Gaga’s Career Finds Potential ‘Cure’ in New Single

Lady GaGa performing at London Royal Albert Hall in June 2015. Photo via WIKIMEDIA COMMONS

Arts Editor

Last Saturday, pop superstar Lady Gaga headlined the second day of performances at the Coachella music festival in Indio, California. With a 19-song set, Gaga took the audience and YouTube streamers across the world on a trip of her biggest hits.

There were also some fan favorites such as “Scheibe” and “Teeth” in the mix. However, the most-talked-about moment of Gaga’s set was when she premiered a new track called “The Cure.”

After the performance, she announced the song was immediately available on iTunes. At the time of this writing, this song has topped the iTunes chart in over 50 countries, including the United States.

With no prior announcement of a new project in the works and the “Joanne” World Tour fast approaching, no one saw this coming.

Her most recent album, “Joanne,” was released last October with only two single releases, “Perfect Illusion” and “Million Reasons.”

With her last two albums receiving criticism for not being as mainstream, it seems as though Gaga has the want for another hit with “The Cure.”

The track starts with an electronic beat before being drowned in a sea of fingersnaps.

The first ten seconds of the track sound like something current and radio-friendly, making the single a departure from her past work.

The track was co-written and produced by Nick Monson, who previously worked with Gaga on the majority of “Artpop.” It also has a writing credit from DJ White Shadow, who helped generate success for Gaga during “The Fame Monster” and “Born This Way” eras.

Gaga sings over an R&B-esque beat similar to Ariana Grande that leads into a bubblegum pop explosion of a chorus. The music itself is reminiscent of the recent urban pop style of Selena Gomez, Nick Jonas and Britney Spears.

Interestingly enough, Monson worked with those three on their last projects.

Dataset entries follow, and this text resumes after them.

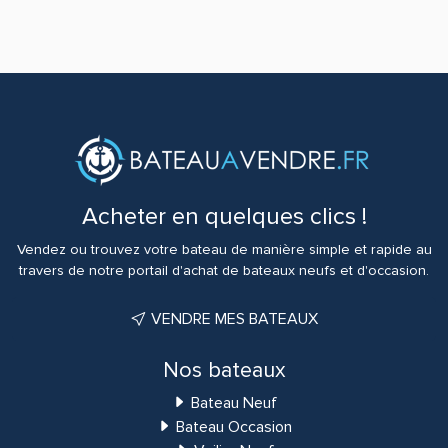
Acheter en quelques clics !
Vendez ou trouvez votre bateau de manière simple et rapide au
travers de notre portail d'achat de bateaux neufs et d'occasion.
VENDRE MES BATEAUX
Nos bateaux
Bateau Neuf
Bateau Occasion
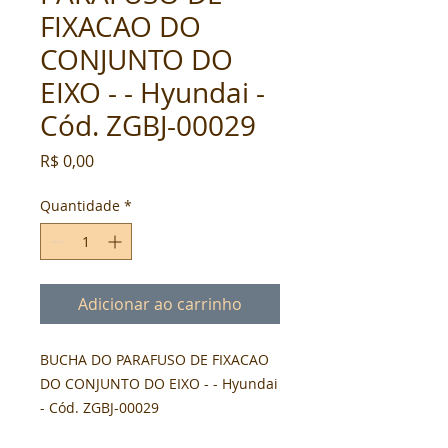
FIXACAO DO
CONJUNTO DO
EIXO - - Hyundai -
Cód. ZGBJ-00029
Preço
R$ 0,00
Quantidade
*
Adicionar ao carrinho
BUCHA DO PARAFUSO DE FIXACAO 
DO CONJUNTO DO EIXO - - Hyundai 
- Cód. ZGBJ-00029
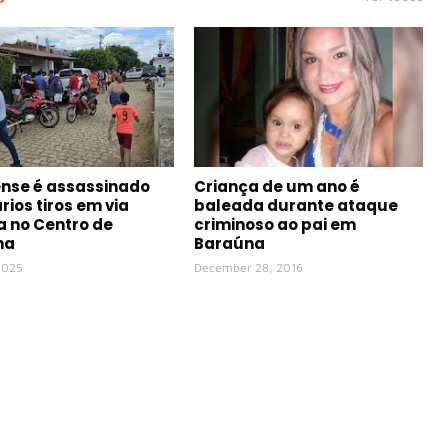
nse é assassinado
Criança de um ano é
rios tiros em via
baleada durante ataque
a no Centro de
criminoso ao pai em
na
Baraúna
 2025
December 28, 2016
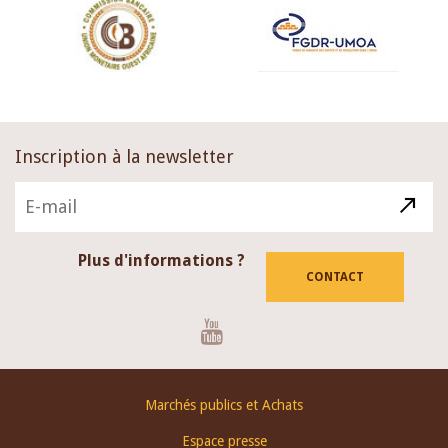
Inscription à la newsletter
Plus d'informations ?
CONTACT
Youtube
Footer
Marchés publics et Achats
menu
Espace presse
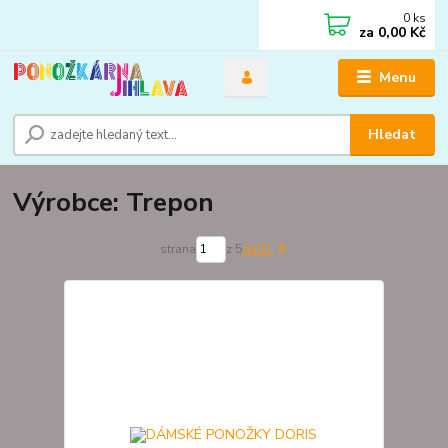
0
ks
za
0,00 Kč
Menu
Hledat
Výrobce: Trepon
strana
z 5
další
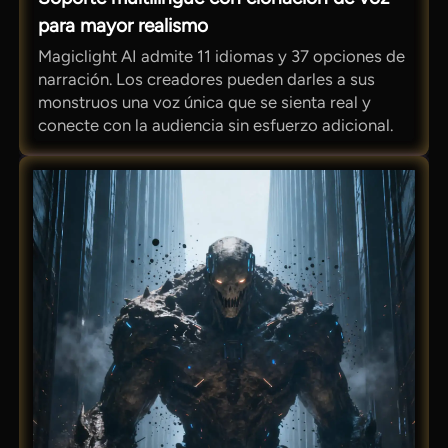
para mayor realismo
Magiclight AI admite 11 idiomas y 37 opciones de
narración. Los creadores pueden darles a sus
monstruos una voz única que se sienta real y
conecte con la audiencia sin esfuerzo adicional.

Lyrically, the track is about wanting to support your lover during a tough time even if they are unwilling to receive it.

It’s a basic premise that has been quite popular lately. It reminds me of when Gaga premiered “I Wanna Be With You” at the iTunes Festival during the “Artpop” era in 2013. It was relatable and easily became a fan favorite.

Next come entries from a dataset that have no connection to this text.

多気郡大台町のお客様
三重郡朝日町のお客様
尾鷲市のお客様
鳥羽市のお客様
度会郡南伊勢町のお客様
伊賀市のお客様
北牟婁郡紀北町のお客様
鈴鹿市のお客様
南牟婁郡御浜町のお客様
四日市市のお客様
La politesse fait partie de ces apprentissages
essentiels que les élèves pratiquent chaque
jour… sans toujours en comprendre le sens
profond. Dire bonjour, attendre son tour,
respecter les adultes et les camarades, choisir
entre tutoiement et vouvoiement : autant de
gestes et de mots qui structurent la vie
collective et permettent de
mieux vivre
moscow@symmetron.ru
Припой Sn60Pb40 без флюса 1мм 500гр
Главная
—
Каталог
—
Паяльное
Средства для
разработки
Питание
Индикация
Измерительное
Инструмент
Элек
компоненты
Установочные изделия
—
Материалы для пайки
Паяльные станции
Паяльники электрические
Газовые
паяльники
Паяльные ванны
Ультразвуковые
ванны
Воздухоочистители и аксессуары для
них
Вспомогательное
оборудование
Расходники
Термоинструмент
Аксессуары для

However, when the album was released, the song was reworked into something overly specific and renamed “Dope.” Gaga might be learning from her mistakes.

The biggest debate online right now is whether Gaga ‘sold out’ to the mainstream. It’s an accusation many performers, such as Nelly Furtado, Usher and Jewel, have received after changing their style rapidly to be current.

There is no question that this song, after two setbacks with “Artpop” and “Joanne,” is looking to be a hit. As previously stated, the track checks all the boxes for the formula for a hit in 2017.

An electronic beat, a mid-tempo pop drop, R&B/pop infused verses with finger snaps, and a vocally explosive chorus are evidence enough. However, I don’t find any harm as long as the track is decent. In this case, I think “The Cure” is one of Gaga’s biggest earworms in a while.

During the pre-chorus, Gaga also uses a whisper tone in her voice, which is different from the in-your-face powerhouse vocals we’re used to hearing from her.

It just vaguely reminds me of Jessica Simpson’s vocals during the “In The Skin” era in 2004, especially on “With You.” It’s nice to see her experiment with different ways to project her voice.

At the end of the day, I’m hoping that this single is slam dunk for a star who audiences have been rooting for the past few years.

The track’s digital sales are great after a day, but we’ll see how it does after a longer period of time. “Perfect Illusion” started off high but ended up only debuting and peaking at number 15.

I’ve been a fan of Gaga since her debut and wish nothing but the best for an artist who has pushed the boundaries of pop for nearly a decade.

However, as discussed, it’s not always a bad thing to pull the curtain back and do something simple.